> _TASK INPUTS_
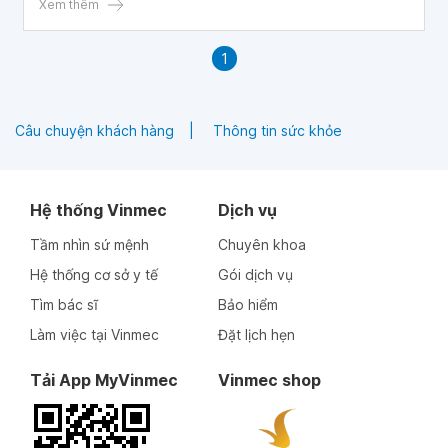
trang. Rất mong bác sĩ tư vấn, cảm ơn bác sĩ!
Xem thêm
1
Câu chuyện khách hàng
Thông tin sức khỏe
Hệ thống Vinmec
Dịch vụ
Tầm nhìn sứ mệnh
Chuyên khoa
Hệ thống cơ sở y tế
Gói dịch vụ
Tìm bác sĩ
Bảo hiểm
Làm việc tại Vinmec
Đặt lịch hẹn
Tải App MyVinmec
Vinmec shop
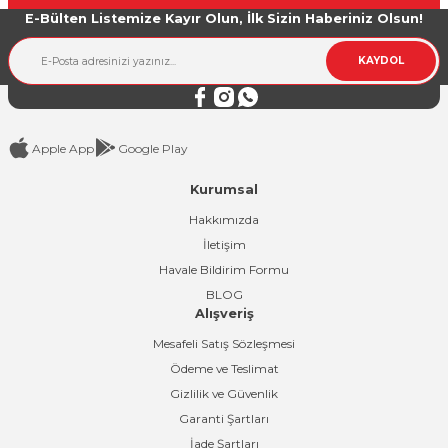
E-Bülten Listemize Kayır Olun, İlk Sizin Haberiniz Olsun!
Ürün bilgilerinde hatalar bulunuyor.
Ürün fiyatı diğer sitelerden daha pahalı.
KAYDOL
Bu ürüne benzer farklı alternatifler olmalı.
Apple App
Google Play
Kurumsal
Gönder
Hakkımızda
İletişim
Havale Bildirim Formu
BLOG
Alışveriş
Mesafeli Satış Sözleşmesi
Ödeme ve Teslimat
Gizlilik ve Güvenlik
Garanti Şartları
İade Şartları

> _PROBLEM DESCRIPTION_
Copy all the material exactly; omit images.

> _RESPONSE_
trang. Rất mong bác sĩ tư vấn, cảm ơn bác sĩ!
Xem thêm
1
Câu chuyện khách hàng
Thông tin sức khỏe
Hệ thống Vinmec
Dịch vụ
Tầm nhìn sứ mệnh
Chuyên khoa
Hệ thống cơ sở y tế
Gói dịch vụ
Tìm bác sĩ
Bảo hiểm
Làm việc tại Vinmec
Đặt lịch hẹn
Tải App MyVinmec
Vinmec shop
E-Bülten Listemize Kayır Olun, İlk Sizin Haberiniz Olsun!
Ürün bilgilerinde hatalar bulunuyor.
Ürün fiyatı diğer sitelerden daha pahalı.
KAYDOL
Bu ürüne benzer farklı alternatifler olmalı.
Apple App
Google Play
Kurumsal
Gönder
Hakkımızda
İletişim
Havale Bildirim Formu
BLOG
Alışveriş
Mesafeli Satış Sözleşmesi
Ödeme ve Teslimat
Gizlilik ve Güvenlik
Garanti Şartları
İade Şartları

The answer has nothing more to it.